─── The data

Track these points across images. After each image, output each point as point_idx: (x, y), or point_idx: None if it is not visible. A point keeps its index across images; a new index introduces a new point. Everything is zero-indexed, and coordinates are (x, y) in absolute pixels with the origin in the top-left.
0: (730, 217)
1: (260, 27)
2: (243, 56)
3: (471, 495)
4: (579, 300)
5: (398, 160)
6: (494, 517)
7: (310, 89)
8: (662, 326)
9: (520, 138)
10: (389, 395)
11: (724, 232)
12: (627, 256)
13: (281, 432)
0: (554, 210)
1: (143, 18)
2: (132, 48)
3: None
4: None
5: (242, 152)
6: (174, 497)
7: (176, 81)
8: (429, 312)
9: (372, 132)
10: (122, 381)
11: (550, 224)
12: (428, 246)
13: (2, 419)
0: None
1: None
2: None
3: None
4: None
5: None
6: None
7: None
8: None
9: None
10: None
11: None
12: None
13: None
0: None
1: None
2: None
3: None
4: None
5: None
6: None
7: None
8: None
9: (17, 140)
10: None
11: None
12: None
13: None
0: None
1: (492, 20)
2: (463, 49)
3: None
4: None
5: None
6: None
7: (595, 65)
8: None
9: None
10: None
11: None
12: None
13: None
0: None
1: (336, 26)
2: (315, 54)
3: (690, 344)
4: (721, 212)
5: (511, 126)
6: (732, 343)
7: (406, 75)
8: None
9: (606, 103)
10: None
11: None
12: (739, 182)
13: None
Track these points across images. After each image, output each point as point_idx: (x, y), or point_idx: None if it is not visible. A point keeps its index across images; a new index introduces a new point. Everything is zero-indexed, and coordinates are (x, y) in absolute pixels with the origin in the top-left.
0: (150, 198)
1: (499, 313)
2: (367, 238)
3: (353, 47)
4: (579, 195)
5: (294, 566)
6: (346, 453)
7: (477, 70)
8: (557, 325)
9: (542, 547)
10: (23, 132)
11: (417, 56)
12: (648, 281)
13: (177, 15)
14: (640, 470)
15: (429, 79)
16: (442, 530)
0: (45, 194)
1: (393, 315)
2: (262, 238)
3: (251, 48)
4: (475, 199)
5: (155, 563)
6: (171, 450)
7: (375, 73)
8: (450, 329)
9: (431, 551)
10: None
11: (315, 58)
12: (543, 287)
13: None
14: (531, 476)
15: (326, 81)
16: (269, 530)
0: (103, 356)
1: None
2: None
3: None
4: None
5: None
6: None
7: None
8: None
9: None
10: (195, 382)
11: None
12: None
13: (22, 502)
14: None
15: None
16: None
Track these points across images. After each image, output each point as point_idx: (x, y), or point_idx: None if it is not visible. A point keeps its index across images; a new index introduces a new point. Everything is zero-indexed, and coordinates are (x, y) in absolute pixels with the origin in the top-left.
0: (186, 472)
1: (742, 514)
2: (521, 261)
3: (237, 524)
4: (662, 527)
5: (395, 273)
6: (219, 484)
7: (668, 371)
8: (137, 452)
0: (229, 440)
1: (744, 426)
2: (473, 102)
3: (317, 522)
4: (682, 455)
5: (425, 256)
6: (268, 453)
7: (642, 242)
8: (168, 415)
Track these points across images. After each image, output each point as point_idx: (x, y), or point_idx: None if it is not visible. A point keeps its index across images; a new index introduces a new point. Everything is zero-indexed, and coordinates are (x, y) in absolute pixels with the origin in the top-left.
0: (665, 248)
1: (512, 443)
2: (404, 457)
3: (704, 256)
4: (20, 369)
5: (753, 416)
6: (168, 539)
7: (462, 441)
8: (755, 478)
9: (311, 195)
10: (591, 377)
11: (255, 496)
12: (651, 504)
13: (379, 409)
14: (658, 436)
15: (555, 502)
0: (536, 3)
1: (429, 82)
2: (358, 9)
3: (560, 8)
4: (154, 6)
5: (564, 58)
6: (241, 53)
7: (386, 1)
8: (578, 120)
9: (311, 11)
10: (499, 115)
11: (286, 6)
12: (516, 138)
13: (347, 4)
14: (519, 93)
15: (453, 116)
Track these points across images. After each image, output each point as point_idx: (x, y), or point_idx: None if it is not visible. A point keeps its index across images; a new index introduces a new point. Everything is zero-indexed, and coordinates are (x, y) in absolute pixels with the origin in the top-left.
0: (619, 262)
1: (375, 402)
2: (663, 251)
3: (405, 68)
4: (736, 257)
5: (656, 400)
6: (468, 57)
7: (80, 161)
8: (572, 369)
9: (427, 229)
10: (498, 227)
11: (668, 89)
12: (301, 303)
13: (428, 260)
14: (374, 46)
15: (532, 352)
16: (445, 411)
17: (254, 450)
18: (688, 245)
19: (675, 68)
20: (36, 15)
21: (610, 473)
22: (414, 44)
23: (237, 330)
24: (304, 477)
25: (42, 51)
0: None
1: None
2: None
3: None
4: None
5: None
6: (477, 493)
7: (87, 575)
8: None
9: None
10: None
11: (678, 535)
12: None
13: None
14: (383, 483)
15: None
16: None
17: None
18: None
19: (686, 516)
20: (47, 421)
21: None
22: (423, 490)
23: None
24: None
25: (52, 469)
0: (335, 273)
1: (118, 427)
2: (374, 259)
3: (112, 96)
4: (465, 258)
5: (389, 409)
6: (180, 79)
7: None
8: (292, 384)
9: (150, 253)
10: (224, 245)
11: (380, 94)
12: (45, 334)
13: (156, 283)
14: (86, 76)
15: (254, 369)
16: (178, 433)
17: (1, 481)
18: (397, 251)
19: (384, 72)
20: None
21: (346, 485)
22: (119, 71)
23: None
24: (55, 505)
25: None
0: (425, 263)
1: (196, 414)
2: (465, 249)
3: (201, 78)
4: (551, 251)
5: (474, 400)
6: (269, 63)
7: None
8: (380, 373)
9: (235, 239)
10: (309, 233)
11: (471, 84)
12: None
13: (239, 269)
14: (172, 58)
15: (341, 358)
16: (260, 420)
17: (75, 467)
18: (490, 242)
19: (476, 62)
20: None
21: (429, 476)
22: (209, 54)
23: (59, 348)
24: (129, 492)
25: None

──────

# What you are asked to do
Render every line of the data above as a numbered list, leaving out blank lines.

# Exercise solution
1. Track these points across images. After each image, output each point as point_idx: (x, y), or point_idx: None if it is not visible. A point keeps its index across images; a new index introduces a new point. Everything is zero-indexed, and coordinates are (x, y) in absolute pixels with the origin in the top-left.
2. 0: (730, 217)
3. 1: (260, 27)
4. 2: (243, 56)
5. 3: (471, 495)
6. 4: (579, 300)
7. 5: (398, 160)
8. 6: (494, 517)
9. 7: (310, 89)
10. 8: (662, 326)
11. 9: (520, 138)
12. 10: (389, 395)
13. 11: (724, 232)
14. 12: (627, 256)
15. 13: (281, 432)
16. 0: (554, 210)
17. 1: (143, 18)
18. 2: (132, 48)
19. 3: None
20. 4: None
21. 5: (242, 152)
22. 6: (174, 497)
23. 7: (176, 81)
24. 8: (429, 312)
25. 9: (372, 132)
26. 10: (122, 381)
27. 11: (550, 224)
28. 12: (428, 246)
29. 13: (2, 419)
30. 0: None
31. 1: None
32. 2: None
33. 3: None
34. 4: None
35. 5: None
36. 6: None
37. 7: None
38. 8: None
39. 9: None
40. 10: None
41. 11: None
42. 12: None
43. 13: None
44. 0: None
45. 1: None
46. 2: None
47. 3: None
48. 4: None
49. 5: None
50. 6: None
51. 7: None
52. 8: None
53. 9: (17, 140)
54. 10: None
55. 11: None
56. 12: None
57. 13: None
58. 0: None
59. 1: (492, 20)
60. 2: (463, 49)
61. 3: None
62. 4: None
63. 5: None
64. 6: None
65. 7: (595, 65)
66. 8: None
67. 9: None
68. 10: None
69. 11: None
70. 12: None
71. 13: None
72. 0: None
73. 1: (336, 26)
74. 2: (315, 54)
75. 3: (690, 344)
76. 4: (721, 212)
77. 5: (511, 126)
78. 6: (732, 343)
79. 7: (406, 75)
80. 8: None
81. 9: (606, 103)
82. 10: None
83. 11: None
84. 12: (739, 182)
85. 13: None
86. Track these points across images. After each image, output each point as point_idx: (x, y), or point_idx: None if it is not visible. A point keeps its index across images; a new index introduces a new point. Everything is zero-indexed, and coordinates are (x, y) in absolute pixels with the origin in the top-left.
87. 0: (150, 198)
88. 1: (499, 313)
89. 2: (367, 238)
90. 3: (353, 47)
91. 4: (579, 195)
92. 5: (294, 566)
93. 6: (346, 453)
94. 7: (477, 70)
95. 8: (557, 325)
96. 9: (542, 547)
97. 10: (23, 132)
98. 11: (417, 56)
99. 12: (648, 281)
100. 13: (177, 15)
101. 14: (640, 470)
102. 15: (429, 79)
103. 16: (442, 530)
104. 0: (45, 194)
105. 1: (393, 315)
106. 2: (262, 238)
107. 3: (251, 48)
108. 4: (475, 199)
109. 5: (155, 563)
110. 6: (171, 450)
111. 7: (375, 73)
112. 8: (450, 329)
113. 9: (431, 551)
114. 10: None
115. 11: (315, 58)
116. 12: (543, 287)
117. 13: None
118. 14: (531, 476)
119. 15: (326, 81)
120. 16: (269, 530)
121. 0: (103, 356)
122. 1: None
123. 2: None
124. 3: None
125. 4: None
126. 5: None
127. 6: None
128. 7: None
129. 8: None
130. 9: None
131. 10: (195, 382)
132. 11: None
133. 12: None
134. 13: (22, 502)
135. 14: None
136. 15: None
137. 16: None
138. Track these points across images. After each image, output each point as point_idx: (x, y), or point_idx: None if it is not visible. A point keeps its index across images; a new index introduces a new point. Everything is zero-indexed, and coordinates are (x, y) in absolute pixels with the origin in the top-left.
139. 0: (186, 472)
140. 1: (742, 514)
141. 2: (521, 261)
142. 3: (237, 524)
143. 4: (662, 527)
144. 5: (395, 273)
145. 6: (219, 484)
146. 7: (668, 371)
147. 8: (137, 452)
148. 0: (229, 440)
149. 1: (744, 426)
150. 2: (473, 102)
151. 3: (317, 522)
152. 4: (682, 455)
153. 5: (425, 256)
154. 6: (268, 453)
155. 7: (642, 242)
156. 8: (168, 415)
157. Track these points across images. After each image, output each point as point_idx: (x, y), or point_idx: None if it is not visible. A point keeps its index across images; a new index introduces a new point. Everything is zero-indexed, and coordinates are (x, y) in absolute pixels with the origin in the top-left.
158. 0: (665, 248)
159. 1: (512, 443)
160. 2: (404, 457)
161. 3: (704, 256)
162. 4: (20, 369)
163. 5: (753, 416)
164. 6: (168, 539)
165. 7: (462, 441)
166. 8: (755, 478)
167. 9: (311, 195)
168. 10: (591, 377)
169. 11: (255, 496)
170. 12: (651, 504)
171. 13: (379, 409)
172. 14: (658, 436)
173. 15: (555, 502)
174. 0: (536, 3)
175. 1: (429, 82)
176. 2: (358, 9)
177. 3: (560, 8)
178. 4: (154, 6)
179. 5: (564, 58)
180. 6: (241, 53)
181. 7: (386, 1)
182. 8: (578, 120)
183. 9: (311, 11)
184. 10: (499, 115)
185. 11: (286, 6)
186. 12: (516, 138)
187. 13: (347, 4)
188. 14: (519, 93)
189. 15: (453, 116)
190. Track these points across images. After each image, output each point as point_idx: (x, y), or point_idx: None if it is not visible. A point keeps its index across images; a new index introduces a new point. Everything is zero-indexed, and coordinates are (x, y) in absolute pixels with the origin in the top-left.
191. 0: (619, 262)
192. 1: (375, 402)
193. 2: (663, 251)
194. 3: (405, 68)
195. 4: (736, 257)
196. 5: (656, 400)
197. 6: (468, 57)
198. 7: (80, 161)
199. 8: (572, 369)
200. 9: (427, 229)
201. 10: (498, 227)
202. 11: (668, 89)
203. 12: (301, 303)
204. 13: (428, 260)
205. 14: (374, 46)
206. 15: (532, 352)
207. 16: (445, 411)
208. 17: (254, 450)
209. 18: (688, 245)
210. 19: (675, 68)
211. 20: (36, 15)
212. 21: (610, 473)
213. 22: (414, 44)
214. 23: (237, 330)
215. 24: (304, 477)
216. 25: (42, 51)
217. 0: None
218. 1: None
219. 2: None
220. 3: None
221. 4: None
222. 5: None
223. 6: (477, 493)
224. 7: (87, 575)
225. 8: None
226. 9: None
227. 10: None
228. 11: (678, 535)
229. 12: None
230. 13: None
231. 14: (383, 483)
232. 15: None
233. 16: None
234. 17: None
235. 18: None
236. 19: (686, 516)
237. 20: (47, 421)
238. 21: None
239. 22: (423, 490)
240. 23: None
241. 24: None
242. 25: (52, 469)
243. 0: (335, 273)
244. 1: (118, 427)
245. 2: (374, 259)
246. 3: (112, 96)
247. 4: (465, 258)
248. 5: (389, 409)
249. 6: (180, 79)
250. 7: None
251. 8: (292, 384)
252. 9: (150, 253)
253. 10: (224, 245)
254. 11: (380, 94)
255. 12: (45, 334)
256. 13: (156, 283)
257. 14: (86, 76)
258. 15: (254, 369)
259. 16: (178, 433)
260. 17: (1, 481)
261. 18: (397, 251)
262. 19: (384, 72)
263. 20: None
264. 21: (346, 485)
265. 22: (119, 71)
266. 23: None
267. 24: (55, 505)
268. 25: None
269. 0: (425, 263)
270. 1: (196, 414)
271. 2: (465, 249)
272. 3: (201, 78)
273. 4: (551, 251)
274. 5: (474, 400)
275. 6: (269, 63)
276. 7: None
277. 8: (380, 373)
278. 9: (235, 239)
279. 10: (309, 233)
280. 11: (471, 84)
281. 12: None
282. 13: (239, 269)
283. 14: (172, 58)
284. 15: (341, 358)
285. 16: (260, 420)
286. 17: (75, 467)
287. 18: (490, 242)
288. 19: (476, 62)
289. 20: None
290. 21: (429, 476)
291. 22: (209, 54)
292. 23: (59, 348)
293. 24: (129, 492)
294. 25: None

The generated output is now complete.